Harry waits until she leaves his table and rushes behind the counter and into the kitchen instead, for his smile to slide off his face— a tired scowl forming in its stead, muscles all sighing in relief at the familiarity. He leans back into the plush leather of the chair he is sitting at and screws his eyes shut, the dryness of a sleepless night already settling in his eyeballs. Reluctantly, he opens his eyes again to the warm light bathing the empty café, though he doesn’t pay attention to any table but the one in front of him.

His eyes are trained on its glossy wooden surface, ripples of a rich, dendrochronological past upon its face. This is his favourite table. The one with the carving of a triangle on its circular, blunt edge. It’s a two-seater but not once in Harry’s two years of living in Kingston has the other seat been welcomed by a warmth that isn’t Harry’s own belongings.

He doesn’t complain.

Solitude is the sister of serenity.

The occasional visitor, however, is one that he welcomes gladly. She isn’t here today— or perhaps she was and Harry missed her. By a good few hours, if she was a sane person who cared about sleep more than her job at the café. She would always take his order, and would always give him an extra biscuit with his tea. A gift that she pays for in the form of nerves, hoping her manager doesn’t see her slip in that extra scone or cookie.

Harry’s stomach growls in impeccable timing. He pulls up his brown suit sleeve and frowns at the hands of his watch, disappointed but not at all surprised at the amount of time that he just spent wandering about in London, right after the dinner.

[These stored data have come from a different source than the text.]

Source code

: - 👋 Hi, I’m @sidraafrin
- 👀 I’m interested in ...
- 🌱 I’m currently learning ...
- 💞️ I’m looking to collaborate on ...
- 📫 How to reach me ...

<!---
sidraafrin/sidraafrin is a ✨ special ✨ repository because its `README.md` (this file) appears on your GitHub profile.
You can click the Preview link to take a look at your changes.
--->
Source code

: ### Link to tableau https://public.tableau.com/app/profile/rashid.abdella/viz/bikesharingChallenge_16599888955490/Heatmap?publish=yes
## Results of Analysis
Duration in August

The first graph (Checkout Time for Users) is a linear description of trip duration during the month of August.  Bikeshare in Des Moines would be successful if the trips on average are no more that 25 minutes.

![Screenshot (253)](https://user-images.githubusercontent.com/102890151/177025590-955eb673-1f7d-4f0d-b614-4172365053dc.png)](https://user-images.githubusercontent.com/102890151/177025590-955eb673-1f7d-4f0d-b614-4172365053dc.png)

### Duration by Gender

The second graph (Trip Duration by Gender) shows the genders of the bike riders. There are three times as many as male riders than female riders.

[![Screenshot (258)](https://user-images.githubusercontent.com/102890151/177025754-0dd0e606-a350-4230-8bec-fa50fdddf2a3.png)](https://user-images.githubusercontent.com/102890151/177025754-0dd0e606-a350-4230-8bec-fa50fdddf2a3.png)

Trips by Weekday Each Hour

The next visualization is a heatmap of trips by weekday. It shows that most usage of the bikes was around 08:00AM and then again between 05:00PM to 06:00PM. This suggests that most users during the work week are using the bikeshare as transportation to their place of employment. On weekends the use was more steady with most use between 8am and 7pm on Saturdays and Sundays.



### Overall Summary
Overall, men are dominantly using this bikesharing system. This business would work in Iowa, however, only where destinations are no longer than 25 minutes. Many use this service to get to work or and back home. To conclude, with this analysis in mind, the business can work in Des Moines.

The door of the café opens and the bell above it rings and Harry slides his eyes to the person shuffling inside.

Hello, number 7.

A lucky one? Perhaps a glance?

No. The old, short woman doesn’t pay Harry any more heed than she does the tears in her handbag. Harry smiles tiredly.

The Cherry stays the same.

A quarter to four in the morning, and the sky stays resolutely dark. There sits Harry, relishing the presence of every scarce stranger who fails to notice, or notices and doesn’t care that Harry Potter sits mere feet away from them. But those who ignore him aren’t really ignoring at all, for to them, Harry Potter is no one special. In fact, he isn’t even Harry Potter. He is just a slouched man in a wrinkled brown suit, sitting at the farthest table from the door of a café that they entered simply because there was nowhere else open at this ungodly hour. But he is a frequenter of The Cherry; four am or not, no one cares if you are Harry Potter. No one cares because Harry Potter is not the boy who lived, not the chosen one, not a saviour. Not among this crowd, no. Here, he is just a lonely man with no name and deep eye bags. Tonight, after the dinner at The Burrow, that is all he has been. Harry Potter, at his core, yes; but in so many ways, not Harry Potter at all.

Number 7 leaves the café, dejected and probably unhappy with what it has to offer.

“Here you go,” The waitress from before slides the ham and cheese sandwich and the iced coffee that he ordered onto the table, snapping Harry out of his exhausted daze. He thanks her with yet another smile, and then digs into his food before she has left the table.